** PROVIDED DATA follows **

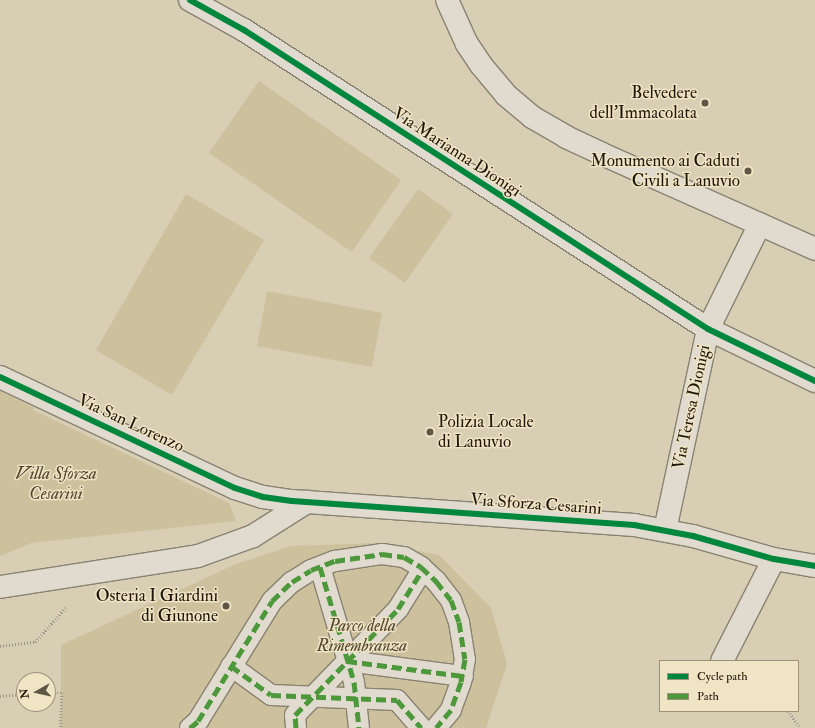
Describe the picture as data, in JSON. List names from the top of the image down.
{
  "streets": {
    "street": [
      "Via Marianna Dionigi",
      "Via Teresa Dionigi",
      "Via San Lorenzo",
      "Via Sforza Cesarini"
    ]
  },
  "crossings": [
    ["Via Marianna Dionigi", "Via Teresa Dionigi"],
    ["Via Teresa Dionigi", "Via Sforza Cesarini"],
    ["Via San Lorenzo", "Via Sforza Cesarini"]
  ],
  "parks": ["Villa Sforza Cesarini", "Parco della Rimembranza"],
  "places": [
    "Belvedere dell'Immacolata",
    "Monumento ai Caduti Civili a Lanuvio",
    "Polizia Locale di Lanuvio",
    "Osteria I Giardini di Giunone"
  ],
  "legend": ["Cycle path", "Path"],
  "north": "left"
}
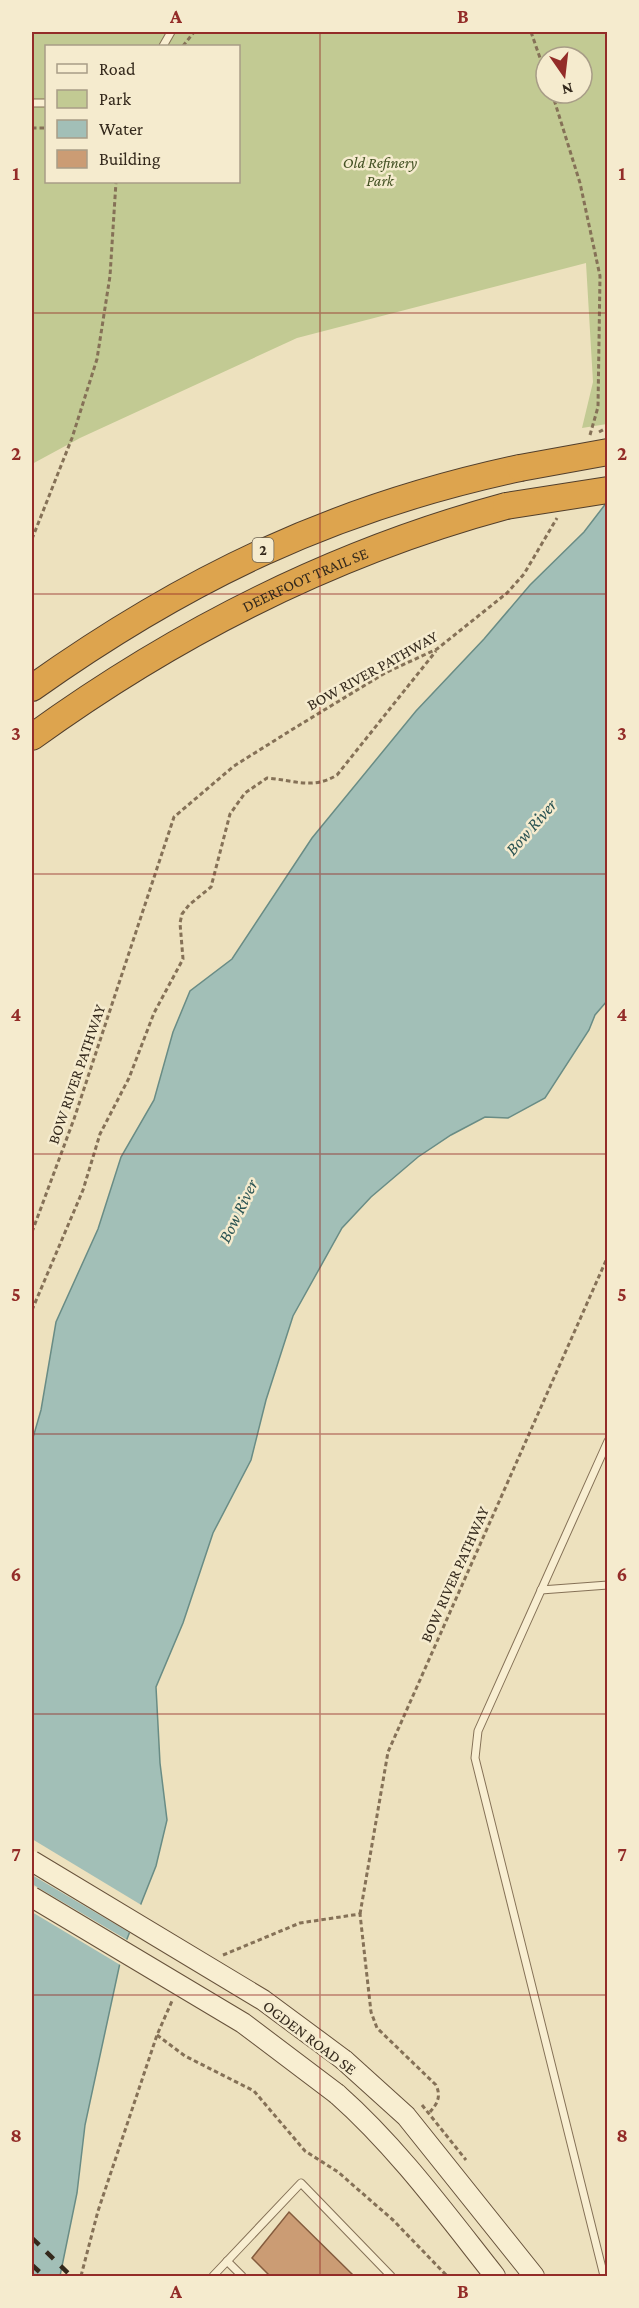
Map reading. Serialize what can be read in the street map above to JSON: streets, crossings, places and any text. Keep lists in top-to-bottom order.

** End of PROVIDED DATA **

**WHAT IS BEING ASKED:**
Return all of the entries word for word, but omit the pictures.

**EXERCISE SOLUTION:**
Describe the picture as data, in JSON. List names from the top of the image down.
{
  "streets": {
    "street": [
      "Via Marianna Dionigi",
      "Via Teresa Dionigi",
      "Via San Lorenzo",
      "Via Sforza Cesarini"
    ]
  },
  "crossings": [
    ["Via Marianna Dionigi", "Via Teresa Dionigi"],
    ["Via Teresa Dionigi", "Via Sforza Cesarini"],
    ["Via San Lorenzo", "Via Sforza Cesarini"]
  ],
  "parks": ["Villa Sforza Cesarini", "Parco della Rimembranza"],
  "places": [
    "Belvedere dell'Immacolata",
    "Monumento ai Caduti Civili a Lanuvio",
    "Polizia Locale di Lanuvio",
    "Osteria I Giardini di Giunone"
  ],
  "legend": ["Cycle path", "Path"],
  "north": "left"
}
Map reading. Serialize what can be read in the street map above to JSON: streets, crossings, places and any text. Keep lists in top-to-bottom order.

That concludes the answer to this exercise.